English theatre at its best

This year, many of our English classes went to the theatre to watch various plays. Especially two productions by the English Theatre Frankfurt, the musical “Cabaret” and the mystery-comedy “The Hound of the Baskervilles”, fascinated and entertained students and teachers alike. Here is our student Larissa, expressing her views on “The Hound of the Baskervilles”:

Girls in pretty dresses and high heels, boys in elegant shirts/tuxedos – everyone was dressed up and thrilled to visit the theatre in the evening. A little makeover never hurt anybody, as we could experience at the “Deutsches Theater” in Munich where we watched one of Sherlock Holmes’ most spine-chilling adventures, “The Hound of Baskervilles”, written by Sir Arthur Conan Doyle in 1901, which was inspired by a supernatural urban legend and which is placed in a modern setting and humorously revised.
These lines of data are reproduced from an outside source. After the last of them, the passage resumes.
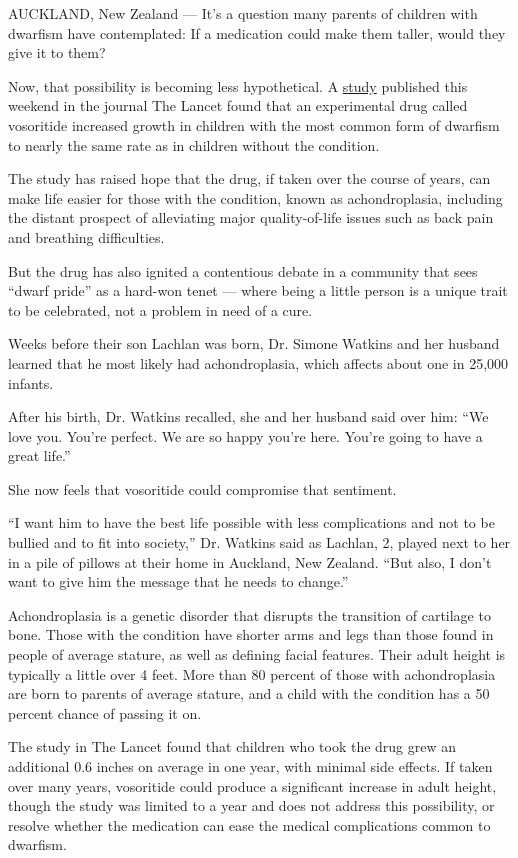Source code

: AUCKLAND, New Zealand --- It's a question many parents of children with
dwarfism have contemplated: If a medication could make them taller,
would they give it to them?

Now, that possibility is becoming less hypothetical. A
\href{https://www.thelancet.com/journals/lancet/article/PIIS0140-6736(20)31541-5/fulltext?rss=yes}{study}
published this weekend in the journal The Lancet found that an
experimental drug called vosoritide increased growth in children with
the most common form of dwarfism to nearly the same rate as in children
without the condition.

The study has raised hope that the drug, if taken over the course of
years, can make life easier for those with the condition, known as
achondroplasia, including the distant prospect of alleviating major
quality-of-life issues such as back pain and breathing difficulties.

But the drug has also ignited a contentious debate in a community that
sees ``dwarf pride'' as a hard-won tenet --- where being a little person
is a unique trait to be celebrated, not a problem in need of a cure.

Weeks before their son Lachlan was born, Dr. Simone Watkins and her
husband learned that he most likely had achondroplasia, which affects
about one in 25,000 infants.

After his birth, Dr. Watkins recalled, she and her husband said over
him: ``We love you. You're perfect. We are so happy you're here. You're
going to have a great life.''

She now feels that vosoritide could compromise that sentiment.

``I want him to have the best life possible with less complications and
not to be bullied and to fit into society,'' Dr. Watkins said as
Lachlan, 2, played next to her in a pile of pillows at their home in
Auckland, New Zealand. ``But also, I don't want to give him the message
that he needs to change.''

Achondroplasia is a genetic disorder that disrupts the transition of
cartilage to bone. Those with the condition have shorter arms and legs
than those found in people of average stature, as well as defining
facial features. Their adult height is typically a little over 4 feet.
More than 80 percent of those with achondroplasia are born to parents of
average stature, and a child with the condition has a 50 percent chance
of passing it on.

The study in The Lancet found that children who took the drug grew an
additional 0.6 inches on average in one year, with minimal side effects.
If taken over many years, vosoritide could produce a significant
increase in adult height, though the study was limited to a year and
does not address this possibility, or resolve whether the medication can
ease the medical complications common to dwarfism.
The story is set in the remote moors near Baskerville Hall. Sir Charles Baskerville had suddenly died under mysterious circumstances, allegedly killed by a demonic hound believed to haunt his family for generations because of an age-old curse. Sherlock Holmes sends his assistant Watson to look into the matter. Soon, various unsettling events occur, including the appearance of a mysterious figure in the moor who Watson later identifies as Sherlock Holmes, who has been conducting his own investigation. In the end, Holmes of course deduces that the killer is Jack Stapleton, who used a vicious giant black hound whose fur had been coated in phosphorus to kill his relatives.

If you like suspenseful, entertaining and amusing theatre plays you should totally go and watch “The Hound of the Baskervilles”. The play was amazingly executed by the actors and accompanied by gripping background music. The plot was rather unpredictable with lots of twists which build up tension till the very end. Personally, I liked the singing parts the most. It was surprising that the English was easy to understand and that the content was astonishingly comprehensible. All in all, five out of five stars.